**Assignment**
A single stretch of the material below is to be transcribed exactly, starting at the line with "Rendered at 1275 by 1650 pixels." and ending after the line with "Document page, 1241x1754 pixels.".

*** Block opens ***

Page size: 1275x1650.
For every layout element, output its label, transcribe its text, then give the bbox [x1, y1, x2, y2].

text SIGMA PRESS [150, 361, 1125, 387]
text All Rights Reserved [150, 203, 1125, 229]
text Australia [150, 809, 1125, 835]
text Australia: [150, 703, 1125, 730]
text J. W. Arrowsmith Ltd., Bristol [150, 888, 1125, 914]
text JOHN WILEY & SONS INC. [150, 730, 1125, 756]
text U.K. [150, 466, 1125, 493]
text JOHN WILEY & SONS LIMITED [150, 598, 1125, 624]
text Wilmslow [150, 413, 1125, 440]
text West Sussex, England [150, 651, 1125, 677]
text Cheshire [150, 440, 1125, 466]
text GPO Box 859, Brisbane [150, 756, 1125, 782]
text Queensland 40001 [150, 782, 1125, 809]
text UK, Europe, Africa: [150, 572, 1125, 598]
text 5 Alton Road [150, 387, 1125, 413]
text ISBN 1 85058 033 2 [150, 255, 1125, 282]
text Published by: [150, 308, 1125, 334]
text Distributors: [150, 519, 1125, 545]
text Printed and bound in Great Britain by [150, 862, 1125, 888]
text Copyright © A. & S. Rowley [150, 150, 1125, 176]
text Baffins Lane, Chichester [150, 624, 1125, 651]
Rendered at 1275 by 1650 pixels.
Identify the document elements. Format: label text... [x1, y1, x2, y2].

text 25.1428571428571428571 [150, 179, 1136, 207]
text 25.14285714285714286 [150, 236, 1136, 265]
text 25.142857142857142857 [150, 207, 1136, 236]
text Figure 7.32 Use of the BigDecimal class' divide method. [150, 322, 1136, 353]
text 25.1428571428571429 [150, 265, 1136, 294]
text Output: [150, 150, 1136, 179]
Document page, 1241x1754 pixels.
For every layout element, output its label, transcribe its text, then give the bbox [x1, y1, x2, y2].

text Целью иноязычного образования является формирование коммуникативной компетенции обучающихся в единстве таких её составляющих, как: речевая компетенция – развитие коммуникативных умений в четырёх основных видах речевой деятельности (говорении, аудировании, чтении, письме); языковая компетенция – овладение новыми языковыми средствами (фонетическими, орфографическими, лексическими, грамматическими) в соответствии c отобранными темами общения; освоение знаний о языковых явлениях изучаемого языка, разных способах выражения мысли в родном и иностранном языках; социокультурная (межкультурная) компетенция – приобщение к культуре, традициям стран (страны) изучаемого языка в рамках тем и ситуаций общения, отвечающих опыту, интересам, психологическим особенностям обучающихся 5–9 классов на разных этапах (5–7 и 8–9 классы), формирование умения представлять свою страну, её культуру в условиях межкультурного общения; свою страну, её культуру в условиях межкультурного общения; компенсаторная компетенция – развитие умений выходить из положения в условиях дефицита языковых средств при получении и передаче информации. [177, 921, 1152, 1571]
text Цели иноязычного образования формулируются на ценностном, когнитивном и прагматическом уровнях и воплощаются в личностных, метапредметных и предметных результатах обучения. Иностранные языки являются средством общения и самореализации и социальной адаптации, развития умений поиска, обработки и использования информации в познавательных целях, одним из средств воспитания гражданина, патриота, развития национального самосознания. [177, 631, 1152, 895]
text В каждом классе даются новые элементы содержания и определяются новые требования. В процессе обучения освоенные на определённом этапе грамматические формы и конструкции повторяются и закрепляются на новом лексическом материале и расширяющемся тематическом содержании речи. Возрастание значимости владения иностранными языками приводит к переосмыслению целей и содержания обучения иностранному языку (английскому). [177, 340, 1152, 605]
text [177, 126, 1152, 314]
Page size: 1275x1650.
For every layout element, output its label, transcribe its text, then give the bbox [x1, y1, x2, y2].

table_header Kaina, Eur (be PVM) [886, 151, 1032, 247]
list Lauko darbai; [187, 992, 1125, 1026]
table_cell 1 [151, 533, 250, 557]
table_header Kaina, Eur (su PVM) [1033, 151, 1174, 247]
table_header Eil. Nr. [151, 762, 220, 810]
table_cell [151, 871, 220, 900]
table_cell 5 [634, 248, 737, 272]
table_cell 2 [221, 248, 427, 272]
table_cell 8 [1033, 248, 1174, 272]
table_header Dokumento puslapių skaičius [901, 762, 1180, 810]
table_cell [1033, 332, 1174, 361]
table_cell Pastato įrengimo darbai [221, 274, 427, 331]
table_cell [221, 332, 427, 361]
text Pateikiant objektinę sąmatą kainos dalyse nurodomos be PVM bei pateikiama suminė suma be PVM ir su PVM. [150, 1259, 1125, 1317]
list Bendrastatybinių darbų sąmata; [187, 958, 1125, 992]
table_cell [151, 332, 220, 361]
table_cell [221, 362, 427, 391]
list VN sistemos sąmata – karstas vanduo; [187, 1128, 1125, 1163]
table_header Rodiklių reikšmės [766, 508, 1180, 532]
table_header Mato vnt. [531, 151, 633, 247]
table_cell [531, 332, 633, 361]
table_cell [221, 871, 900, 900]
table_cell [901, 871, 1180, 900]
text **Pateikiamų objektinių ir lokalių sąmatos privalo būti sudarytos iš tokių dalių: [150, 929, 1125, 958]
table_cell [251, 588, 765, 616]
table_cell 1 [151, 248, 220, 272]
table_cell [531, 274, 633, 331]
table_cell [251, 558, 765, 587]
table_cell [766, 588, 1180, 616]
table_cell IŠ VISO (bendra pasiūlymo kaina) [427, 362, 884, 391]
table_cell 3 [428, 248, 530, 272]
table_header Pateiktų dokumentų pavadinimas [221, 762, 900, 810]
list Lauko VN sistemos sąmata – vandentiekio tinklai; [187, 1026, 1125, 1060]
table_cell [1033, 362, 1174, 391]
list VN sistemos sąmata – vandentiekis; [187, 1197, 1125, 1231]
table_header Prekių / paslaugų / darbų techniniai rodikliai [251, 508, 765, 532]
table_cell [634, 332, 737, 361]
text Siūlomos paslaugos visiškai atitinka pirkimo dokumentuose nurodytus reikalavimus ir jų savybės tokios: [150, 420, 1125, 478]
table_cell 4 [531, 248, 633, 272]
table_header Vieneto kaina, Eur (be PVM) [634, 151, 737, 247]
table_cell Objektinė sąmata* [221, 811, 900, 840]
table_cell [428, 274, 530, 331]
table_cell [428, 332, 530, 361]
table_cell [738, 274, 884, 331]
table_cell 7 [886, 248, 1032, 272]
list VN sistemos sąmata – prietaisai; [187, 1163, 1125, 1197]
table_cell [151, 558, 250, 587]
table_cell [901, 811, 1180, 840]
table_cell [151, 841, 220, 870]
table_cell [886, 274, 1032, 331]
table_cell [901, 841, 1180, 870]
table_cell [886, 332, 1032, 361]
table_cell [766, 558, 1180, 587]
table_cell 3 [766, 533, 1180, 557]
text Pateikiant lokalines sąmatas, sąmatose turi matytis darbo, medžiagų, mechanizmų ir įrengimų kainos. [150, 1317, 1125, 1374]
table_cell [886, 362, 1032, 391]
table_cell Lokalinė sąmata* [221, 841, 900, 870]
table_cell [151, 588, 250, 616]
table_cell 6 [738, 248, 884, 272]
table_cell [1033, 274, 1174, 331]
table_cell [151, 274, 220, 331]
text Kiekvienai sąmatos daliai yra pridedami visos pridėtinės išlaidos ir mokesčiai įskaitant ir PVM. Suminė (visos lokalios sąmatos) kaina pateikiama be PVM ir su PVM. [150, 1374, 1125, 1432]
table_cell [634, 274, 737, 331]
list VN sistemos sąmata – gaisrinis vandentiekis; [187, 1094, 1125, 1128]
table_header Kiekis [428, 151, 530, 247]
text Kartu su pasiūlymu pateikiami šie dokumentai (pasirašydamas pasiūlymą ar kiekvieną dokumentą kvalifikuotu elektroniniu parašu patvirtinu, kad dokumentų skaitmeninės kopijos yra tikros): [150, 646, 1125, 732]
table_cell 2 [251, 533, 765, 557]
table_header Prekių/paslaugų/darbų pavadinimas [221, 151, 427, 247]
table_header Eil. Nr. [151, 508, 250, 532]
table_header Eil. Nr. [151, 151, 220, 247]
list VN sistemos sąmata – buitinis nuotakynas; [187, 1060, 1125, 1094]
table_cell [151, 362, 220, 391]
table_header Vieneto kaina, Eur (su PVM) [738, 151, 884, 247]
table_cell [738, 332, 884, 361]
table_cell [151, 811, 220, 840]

*** Block closes ***

**Output**
Rendered at 1275 by 1650 pixels.
Identify the document elements. Format: label text... [x1, y1, x2, y2].

text 25.1428571428571428571 [150, 179, 1136, 207]
text 25.14285714285714286 [150, 236, 1136, 265]
text 25.142857142857142857 [150, 207, 1136, 236]
text Figure 7.32 Use of the BigDecimal class' divide method. [150, 322, 1136, 353]
text 25.1428571428571429 [150, 265, 1136, 294]
text Output: [150, 150, 1136, 179]
Document page, 1241x1754 pixels.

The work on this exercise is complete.